The man looks up at me through long strands of dark hair that are escaping a neat braid at the nape of his neck. He’s wearing faded jeans and nothing else that I can see. He’s got the roundish face and bladed nose marking him as a descendant of the Illinois peoples, though I might have missed it if he wasn’t also dressed like a goddamn stereotype. He blinks a couple times and sniffs the air, then rolls back up onto his haunches and inspects his knees ruefully. Blood smears under fingers still dusty from his tumble.
“Bastards.” He’s not just taller than me. He’s really tall. “You’re Marie’s grand…. She never said anything about you being one of us.” He frowns, rubbing one hand over his opposite shoulder.

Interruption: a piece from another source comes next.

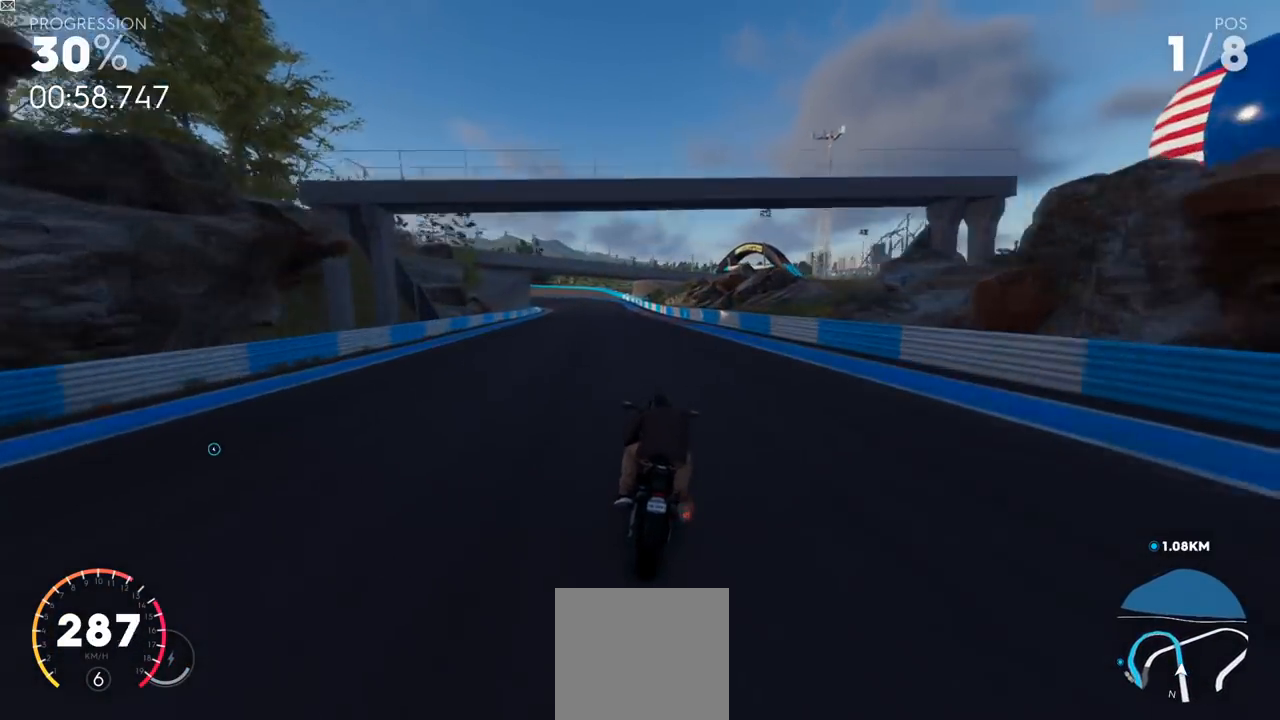
{"buttons": ["L2", "R2"], "left_stick": "center", "right_stick": "center", "events": []}
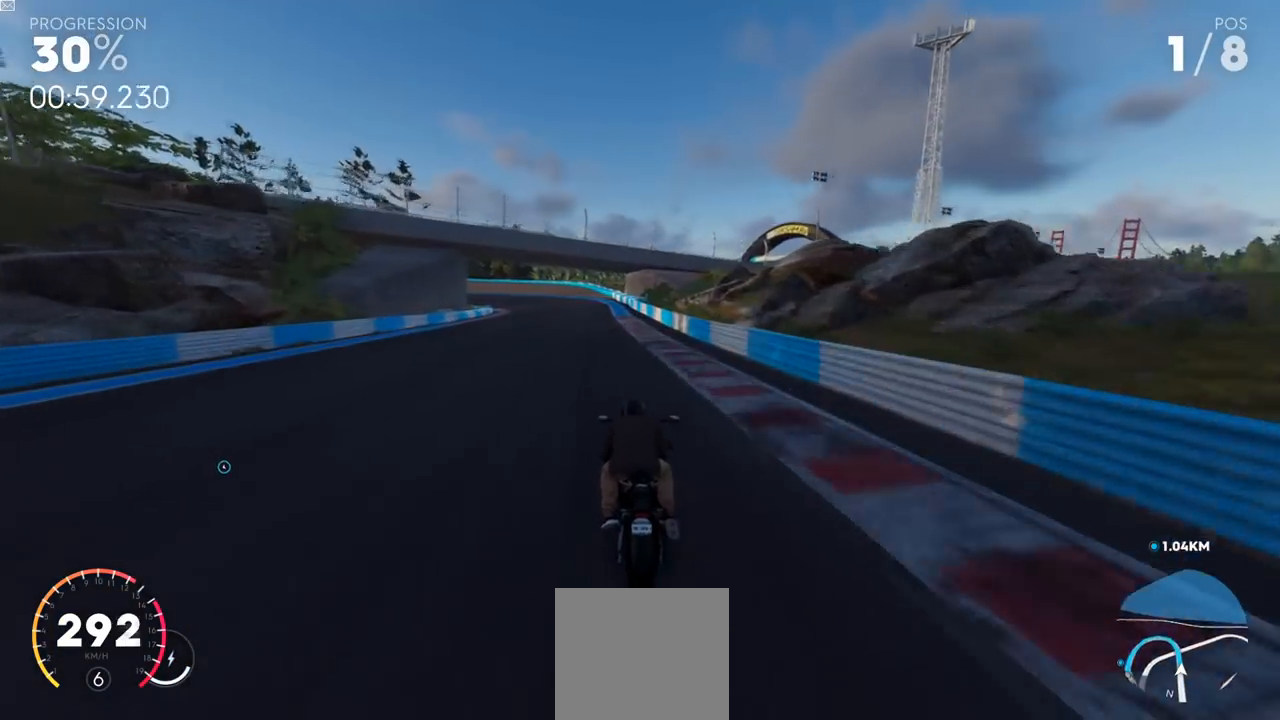
{"buttons": ["L2", "R2"], "left_stick": "left", "right_stick": "center", "events": [[167, "left_stick", "left"]]}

“I’m sorry,” I say. “I don’t think we’ve met.” I try to say it like this happens to me all the time, like people just pop out of the air in a regular basis covered in blood, like my girlfriend summons light with her hands.
“No, I was just a little’un the last time you were here. Why are you back? Did she leave word?”
I shake my head. “I haven’t been back since Gran died.”
“Okay.” He doesn’t sound so much disappointed as resigned to the inevitability. “Can you hand me Nina’s cell phone, then?”
“Who? What cell phone?” I’m getting more confused by the second. “Who are you?”
“I’m Danny.” He pronounces it dah-nee and I wonder if I’m spelling it right in my head. “Nina is my sister, and her cell phone is right behind you and I need it if you’re not going to help, because the Lonely Ones are active tonight, and there’s only three of us.”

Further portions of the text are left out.